Scan the entries for lines with the word "saja", then copy those lines.

The input -
━━━━━━

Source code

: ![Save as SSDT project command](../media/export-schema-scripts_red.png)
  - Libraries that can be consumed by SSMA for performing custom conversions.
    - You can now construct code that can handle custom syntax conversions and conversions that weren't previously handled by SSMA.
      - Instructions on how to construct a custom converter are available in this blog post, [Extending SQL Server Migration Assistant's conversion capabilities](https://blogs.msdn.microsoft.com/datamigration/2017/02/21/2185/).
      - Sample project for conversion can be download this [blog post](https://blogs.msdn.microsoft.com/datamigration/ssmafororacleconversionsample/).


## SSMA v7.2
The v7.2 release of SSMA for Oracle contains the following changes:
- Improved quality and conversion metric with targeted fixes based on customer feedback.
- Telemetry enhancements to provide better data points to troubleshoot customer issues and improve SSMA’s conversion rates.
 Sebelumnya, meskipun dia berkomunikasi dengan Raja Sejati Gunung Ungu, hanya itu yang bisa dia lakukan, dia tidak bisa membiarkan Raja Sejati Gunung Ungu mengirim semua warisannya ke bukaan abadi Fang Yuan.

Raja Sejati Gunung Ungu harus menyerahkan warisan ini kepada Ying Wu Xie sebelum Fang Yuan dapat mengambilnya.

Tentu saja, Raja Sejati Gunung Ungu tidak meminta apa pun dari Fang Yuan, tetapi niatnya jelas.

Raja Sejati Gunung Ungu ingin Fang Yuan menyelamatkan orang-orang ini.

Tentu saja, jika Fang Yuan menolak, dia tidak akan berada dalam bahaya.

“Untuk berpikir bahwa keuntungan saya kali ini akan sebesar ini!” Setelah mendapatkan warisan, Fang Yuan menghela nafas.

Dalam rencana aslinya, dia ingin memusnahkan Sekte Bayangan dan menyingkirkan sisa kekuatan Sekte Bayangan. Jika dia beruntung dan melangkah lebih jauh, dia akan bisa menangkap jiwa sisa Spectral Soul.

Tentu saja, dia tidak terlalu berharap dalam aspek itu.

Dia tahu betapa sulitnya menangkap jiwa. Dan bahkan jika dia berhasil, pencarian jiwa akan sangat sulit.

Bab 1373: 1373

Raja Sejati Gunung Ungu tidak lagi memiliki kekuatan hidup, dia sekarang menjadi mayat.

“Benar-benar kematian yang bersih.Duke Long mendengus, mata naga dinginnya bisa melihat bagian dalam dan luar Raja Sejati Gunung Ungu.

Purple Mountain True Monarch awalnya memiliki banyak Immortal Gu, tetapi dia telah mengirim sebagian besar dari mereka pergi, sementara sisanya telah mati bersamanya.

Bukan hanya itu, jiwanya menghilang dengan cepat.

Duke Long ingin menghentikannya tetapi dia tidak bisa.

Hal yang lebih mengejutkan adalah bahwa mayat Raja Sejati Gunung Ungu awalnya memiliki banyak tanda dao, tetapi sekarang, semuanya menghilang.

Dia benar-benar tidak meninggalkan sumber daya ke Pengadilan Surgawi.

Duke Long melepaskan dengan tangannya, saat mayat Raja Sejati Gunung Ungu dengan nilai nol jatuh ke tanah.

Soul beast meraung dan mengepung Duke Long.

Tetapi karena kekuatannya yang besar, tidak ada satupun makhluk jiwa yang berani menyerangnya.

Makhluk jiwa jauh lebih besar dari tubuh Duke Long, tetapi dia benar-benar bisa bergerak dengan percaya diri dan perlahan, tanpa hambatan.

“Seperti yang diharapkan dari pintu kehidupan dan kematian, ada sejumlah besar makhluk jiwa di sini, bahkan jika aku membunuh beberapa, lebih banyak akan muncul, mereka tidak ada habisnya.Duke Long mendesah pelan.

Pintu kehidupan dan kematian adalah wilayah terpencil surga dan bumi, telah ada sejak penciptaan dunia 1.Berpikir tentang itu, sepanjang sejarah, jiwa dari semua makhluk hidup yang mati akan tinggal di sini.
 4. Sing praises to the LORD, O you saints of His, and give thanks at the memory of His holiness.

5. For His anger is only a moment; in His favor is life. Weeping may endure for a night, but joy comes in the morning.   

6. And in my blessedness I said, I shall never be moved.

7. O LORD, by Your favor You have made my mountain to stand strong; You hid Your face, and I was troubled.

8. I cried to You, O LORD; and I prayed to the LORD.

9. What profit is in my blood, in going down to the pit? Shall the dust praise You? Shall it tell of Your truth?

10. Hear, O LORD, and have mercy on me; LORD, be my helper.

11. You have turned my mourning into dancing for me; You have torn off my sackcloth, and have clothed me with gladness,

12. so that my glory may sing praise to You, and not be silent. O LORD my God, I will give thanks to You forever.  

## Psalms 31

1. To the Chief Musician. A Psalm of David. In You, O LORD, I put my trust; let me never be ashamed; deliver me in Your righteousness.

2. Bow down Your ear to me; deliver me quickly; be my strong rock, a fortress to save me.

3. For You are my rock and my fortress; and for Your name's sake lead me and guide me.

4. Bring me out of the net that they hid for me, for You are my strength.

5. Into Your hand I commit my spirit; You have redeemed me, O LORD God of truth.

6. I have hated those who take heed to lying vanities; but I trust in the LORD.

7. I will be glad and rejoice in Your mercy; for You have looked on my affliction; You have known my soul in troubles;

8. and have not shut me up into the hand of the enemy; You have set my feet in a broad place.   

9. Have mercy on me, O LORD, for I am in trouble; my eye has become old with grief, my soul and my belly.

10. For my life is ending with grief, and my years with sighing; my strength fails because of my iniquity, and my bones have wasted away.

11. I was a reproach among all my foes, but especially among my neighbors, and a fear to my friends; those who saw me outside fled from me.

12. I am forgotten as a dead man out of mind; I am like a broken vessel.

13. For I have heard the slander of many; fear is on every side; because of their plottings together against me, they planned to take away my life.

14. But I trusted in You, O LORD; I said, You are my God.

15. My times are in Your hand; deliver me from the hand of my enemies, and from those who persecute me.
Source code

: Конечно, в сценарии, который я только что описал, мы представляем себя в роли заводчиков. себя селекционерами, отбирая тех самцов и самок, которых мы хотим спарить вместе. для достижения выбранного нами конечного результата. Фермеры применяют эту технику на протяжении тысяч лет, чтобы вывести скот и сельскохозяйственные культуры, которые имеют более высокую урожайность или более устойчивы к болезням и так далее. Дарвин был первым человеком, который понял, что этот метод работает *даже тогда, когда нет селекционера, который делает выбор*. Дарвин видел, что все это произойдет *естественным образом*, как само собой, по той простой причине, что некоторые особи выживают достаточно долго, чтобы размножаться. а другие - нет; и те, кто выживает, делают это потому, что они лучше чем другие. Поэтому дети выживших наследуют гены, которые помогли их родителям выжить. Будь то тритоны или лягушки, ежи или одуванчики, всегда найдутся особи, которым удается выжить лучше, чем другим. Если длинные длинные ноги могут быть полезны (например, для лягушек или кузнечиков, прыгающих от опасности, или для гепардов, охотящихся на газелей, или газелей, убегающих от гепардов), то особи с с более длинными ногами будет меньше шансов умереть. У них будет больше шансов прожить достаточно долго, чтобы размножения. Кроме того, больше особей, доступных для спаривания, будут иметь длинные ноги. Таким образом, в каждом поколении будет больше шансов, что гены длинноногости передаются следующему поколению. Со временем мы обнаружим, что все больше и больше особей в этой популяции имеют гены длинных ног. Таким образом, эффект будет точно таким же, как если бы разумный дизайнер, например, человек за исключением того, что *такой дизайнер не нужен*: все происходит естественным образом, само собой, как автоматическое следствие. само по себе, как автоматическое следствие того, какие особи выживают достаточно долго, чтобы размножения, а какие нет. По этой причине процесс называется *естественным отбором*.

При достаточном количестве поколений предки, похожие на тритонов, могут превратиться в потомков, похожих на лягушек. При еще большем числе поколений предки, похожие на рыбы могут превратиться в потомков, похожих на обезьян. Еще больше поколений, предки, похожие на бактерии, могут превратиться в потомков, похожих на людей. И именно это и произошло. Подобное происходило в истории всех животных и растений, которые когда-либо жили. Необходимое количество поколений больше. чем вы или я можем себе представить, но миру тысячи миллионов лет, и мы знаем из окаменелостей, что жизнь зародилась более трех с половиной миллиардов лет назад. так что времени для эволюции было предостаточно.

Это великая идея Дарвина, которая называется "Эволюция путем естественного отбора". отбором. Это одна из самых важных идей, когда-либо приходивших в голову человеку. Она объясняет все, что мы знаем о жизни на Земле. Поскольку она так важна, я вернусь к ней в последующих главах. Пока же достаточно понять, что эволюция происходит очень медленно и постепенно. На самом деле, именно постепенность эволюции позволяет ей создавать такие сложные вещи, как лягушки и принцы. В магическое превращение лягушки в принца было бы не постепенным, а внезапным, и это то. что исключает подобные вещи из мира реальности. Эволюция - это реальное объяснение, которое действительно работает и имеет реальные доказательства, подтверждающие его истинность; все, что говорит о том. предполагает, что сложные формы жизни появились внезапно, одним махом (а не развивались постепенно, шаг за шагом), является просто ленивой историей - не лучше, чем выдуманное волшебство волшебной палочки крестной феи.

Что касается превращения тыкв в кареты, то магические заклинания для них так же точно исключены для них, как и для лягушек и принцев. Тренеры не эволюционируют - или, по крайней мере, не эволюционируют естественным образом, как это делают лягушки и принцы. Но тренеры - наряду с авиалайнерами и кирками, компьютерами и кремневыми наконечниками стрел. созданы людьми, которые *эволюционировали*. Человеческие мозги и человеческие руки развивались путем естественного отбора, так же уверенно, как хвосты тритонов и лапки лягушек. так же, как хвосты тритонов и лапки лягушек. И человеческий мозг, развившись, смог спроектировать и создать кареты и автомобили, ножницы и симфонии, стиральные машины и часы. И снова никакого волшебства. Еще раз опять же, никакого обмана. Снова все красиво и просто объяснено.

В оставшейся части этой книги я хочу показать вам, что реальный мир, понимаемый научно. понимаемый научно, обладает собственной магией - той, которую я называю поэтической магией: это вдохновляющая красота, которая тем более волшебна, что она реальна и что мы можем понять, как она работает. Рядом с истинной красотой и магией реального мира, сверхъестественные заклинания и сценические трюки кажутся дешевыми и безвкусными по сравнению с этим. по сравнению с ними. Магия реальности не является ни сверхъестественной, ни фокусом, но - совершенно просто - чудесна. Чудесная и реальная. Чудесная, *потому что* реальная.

━━━━━━

Answer for the task -
Tentu saja, Raja Sejati Gunung Ungu tidak meminta apa pun dari Fang Yuan, tetapi niatnya jelas.
Tentu saja, jika Fang Yuan menolak, dia tidak akan berada dalam bahaya.
Tentu saja, dia tidak terlalu berharap dalam aspek itu.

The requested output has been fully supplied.